Extrait présenté:
::::

Parce qu’elles sont d’élaboration facile au sein d’officines de communication, d’esprits faibles ou mal-intentionnés, et qu’elles s’assimilent ensuite sans avoir même fait l’objet d’une simple mastication, les oppositions à la fois stridentes et factices constituent maintenant la base alimentaire d’un citoyen dispensé du plus élémentaire de ses devoirs : celui de consentir de façon éclairée à l’existence des autres.

Les exemples de ces oppositions qui servent à vendre du papier ou acquérir notre vote pullulent à un tel point sur internet qu’il est acquis que le réseau des réseaux aura dépassé, sans même s’en apercevoir, sa fonction obtuse d’offrir à l’envi le moteur deux-temps de la pornographie, pour remplir un rôle autrement plus nocif, celui de diffuser en masse une pensée dont la simplicité bavarde et contributive est, en soi, pornographique.

A cet égard, je dois avouer être assez fasciné par les convulsions de plus en plus violentes de larges communautés d’idiots. Celles qui paraissent entièrement animées autour de luttes incompréhensibles, qui se veulent originales, (le « système », « l’empire », le « sionisme », etc. ) et de distinguos obscurs (« illuminati » contre « indignés »). Celles qui se rassemblent autour d’agités ineptes à la Dieudonné ou Soral.

::::

Données fournies:
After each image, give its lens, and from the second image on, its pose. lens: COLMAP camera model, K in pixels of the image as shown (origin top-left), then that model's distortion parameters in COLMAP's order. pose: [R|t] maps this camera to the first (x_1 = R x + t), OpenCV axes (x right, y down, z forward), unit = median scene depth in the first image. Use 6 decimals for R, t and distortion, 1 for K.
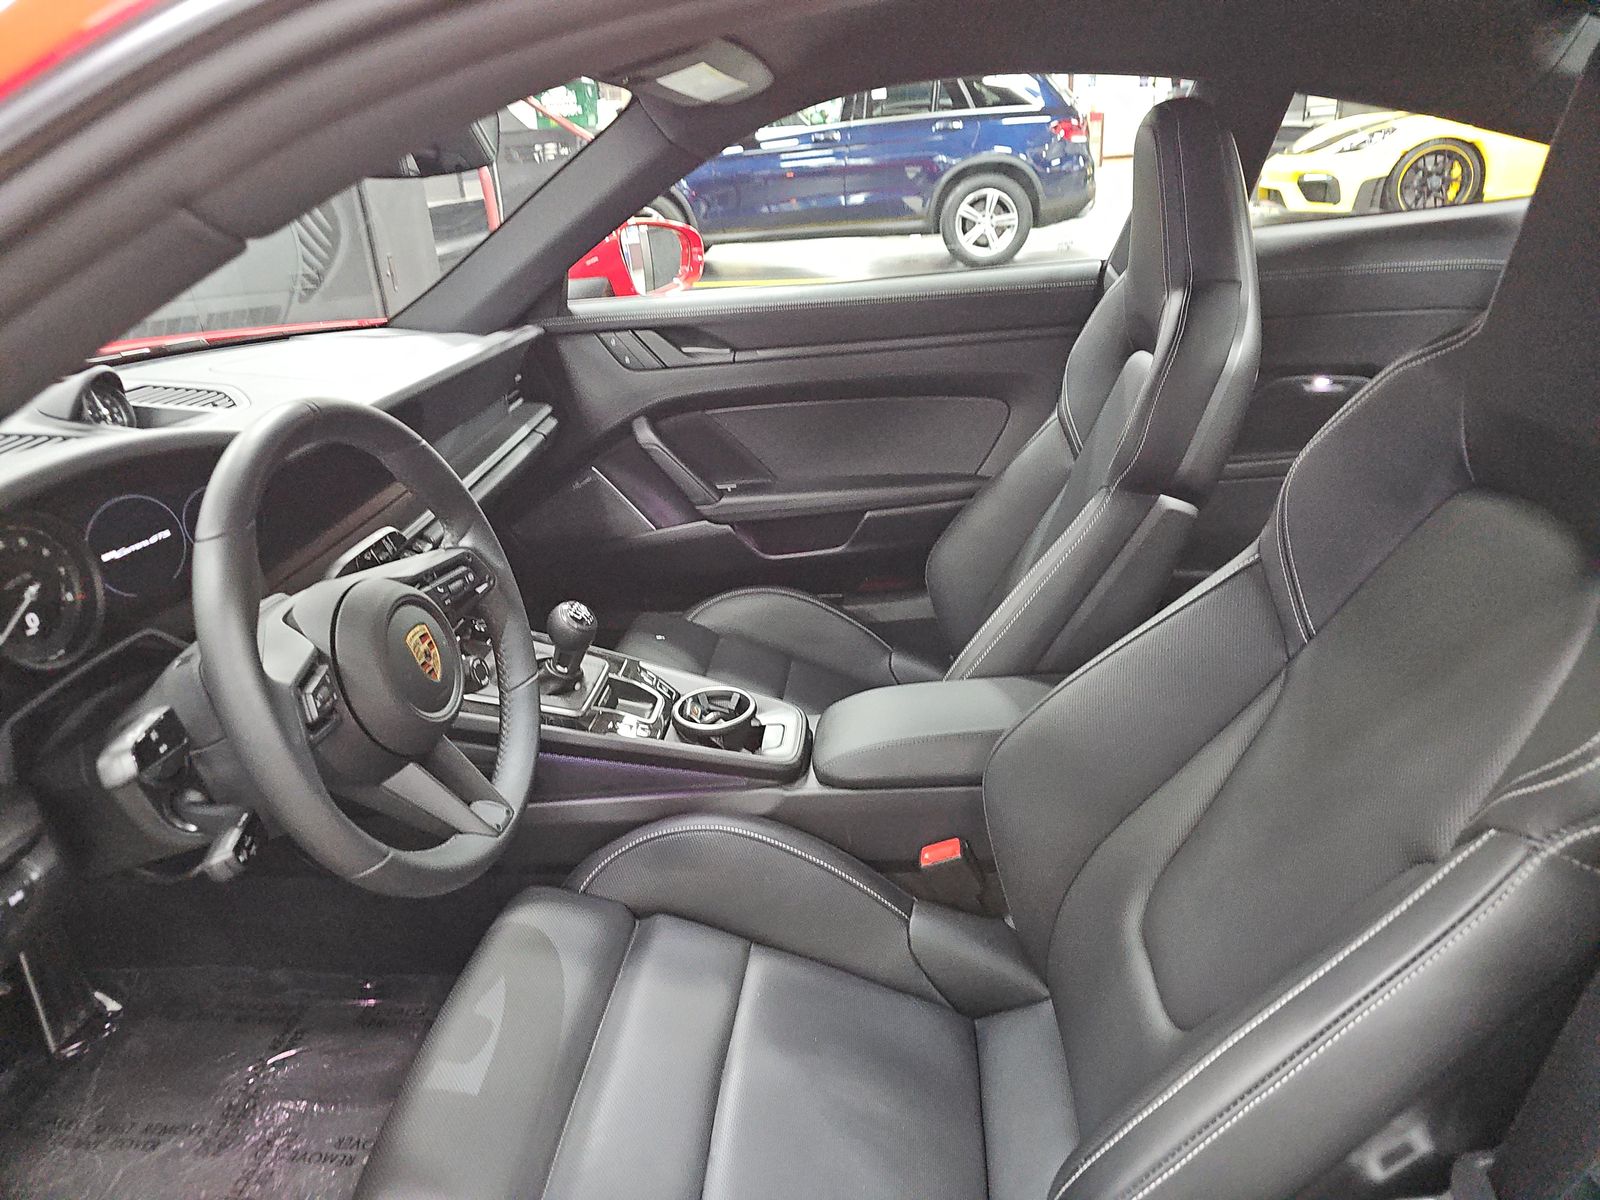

::::

Consigne 1:
Pourriez-vous reproduire fidèlement le passage de l'extrait présenté qui commence aux mots « Parce qu’elles sont » et s'arrête après « l’existence des autres. » ?
Consigne 2:
Pouvez-vous condenser le paragraphe de l'extrait présenté qui débute par « A cet égard, je dois avouer » tout en conservant ses faits principaux ?

Zone de réponse 1:
Parce qu’elles sont d’élaboration facile au sein d’officines de communication, d’esprits faibles ou mal-intentionnés, et qu’elles s’assimilent ensuite sans avoir même fait l’objet d’une simple mastication, les oppositions à la fois stridentes et factices constituent maintenant la base alimentaire d’un citoyen dispensé du plus élémentaire de ses devoirs : celui de consentir de façon éclairée à l’existence des autres.

Zone de réponse 2:
Je suis assez fasciné par les convulsions toujours plus violentes de larges communautés d'idiots. Certaines s'animent autour de luttes incompréhensibles qui se veulent originales (le « système », « l'empire », le « sionisme ») et de distinctions obscures (« illuminati » contre « indignés »). D'autres se rassemblent autour d'agités ineptes comme Dieudonné ou Soral.